### Problems and tasks
A – In the editor's note, who was always available to test ideas and check facts during her Summer travels around the Bay?
B – Please retype the stretch of the editor's note from "LITTLE SHIP CLUB" through "Club’s business operations.".

***** Document segment *****

LITTLE SHIP CLUB eNews February 2016

From the editor

What a couple of months the last few weeks have been! Redesigning, restructuring and rebuilding our Club’s website has been a near-fulltime commitment since well before Christmas, less so on the technical front and more on the content, style, language and ‘feel’ of our new online portal. I am – we are all – indebted to Tracey Watts who, throughout her Summer peregrinations around the Bay, was always available to test ideas, check language and facts, review work-in-progress and test links as all the disparate components began to come together in accord with the website’s plan and vision. I especially want to acknowledge our managers’ extensive input, which gave me a better insight into not only LSC’s product offerings but also the contact channels and information which needed to be enhanced for the Club’s business operations.

***** Stored rows *****

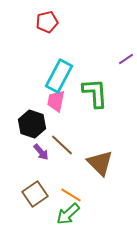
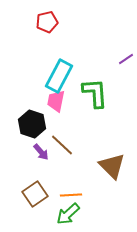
brown triangle: moved 12 px right, 3 px down
orange line: rotated 35 degrees counterclockwise
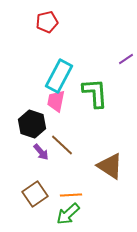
brown triangle: moved 2 px left; rotated 12 degrees counterclockwise
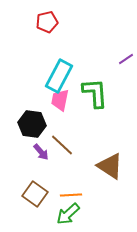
pink trapezoid: moved 4 px right, 1 px up
black hexagon: rotated 12 degrees counterclockwise
brown square: rotated 20 degrees counterclockwise
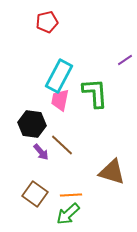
purple line: moved 1 px left, 1 px down
brown triangle: moved 2 px right, 6 px down; rotated 16 degrees counterclockwise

*****

### List of solutions
A – Tracey Watts

B –
LITTLE SHIP CLUB eNews February 2016

From the editor

What a couple of months the last few weeks have been! Redesigning, restructuring and rebuilding our Club’s website has been a near-fulltime commitment since well before Christmas, less so on the technical front and more on the content, style, language and ‘feel’ of our new online portal. I am – we are all – indebted to Tracey Watts who, throughout her Summer peregrinations around the Bay, was always available to test ideas, check language and facts, review work-in-progress and test links as all the disparate components began to come together in accord with the website’s plan and vision. I especially want to acknowledge our managers’ extensive input, which gave me a better insight into not only LSC’s product offerings but also the contact channels and information which needed to be enhanced for the Club’s business operations.